Records shown ::
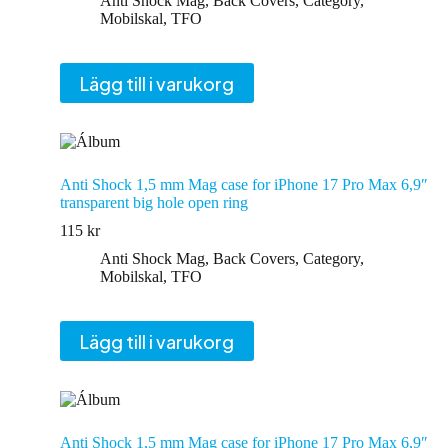
Anti Shock Mag
,
Back Covers
,
Category
,
Mobilskal
,
TFO
Lägg till i varukorg
Anti Shock 1,5 mm Mag case for iPhone 17 Pro Max 6,9″
transparent big hole open ring
115
kr
Anti Shock Mag
,
Back Covers
,
Category
,
Mobilskal
,
TFO
Lägg till i varukorg
Anti Shock 1,5 mm Mag case for iPhone 17 Pro Max 6,9″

What this task involves :: Everything in the listing except the pictures must come back exactly as written.

Answer for this exercise ::
Anti Shock Mag
,
Back Covers
,
Category
,
Mobilskal
,
TFO
Lägg till i varukorg
Anti Shock 1,5 mm Mag case for iPhone 17 Pro Max 6,9″
transparent big hole open ring
115
kr
Anti Shock Mag
,
Back Covers
,
Category
,
Mobilskal
,
TFO
Lägg till i varukorg
Anti Shock 1,5 mm Mag case for iPhone 17 Pro Max 6,9″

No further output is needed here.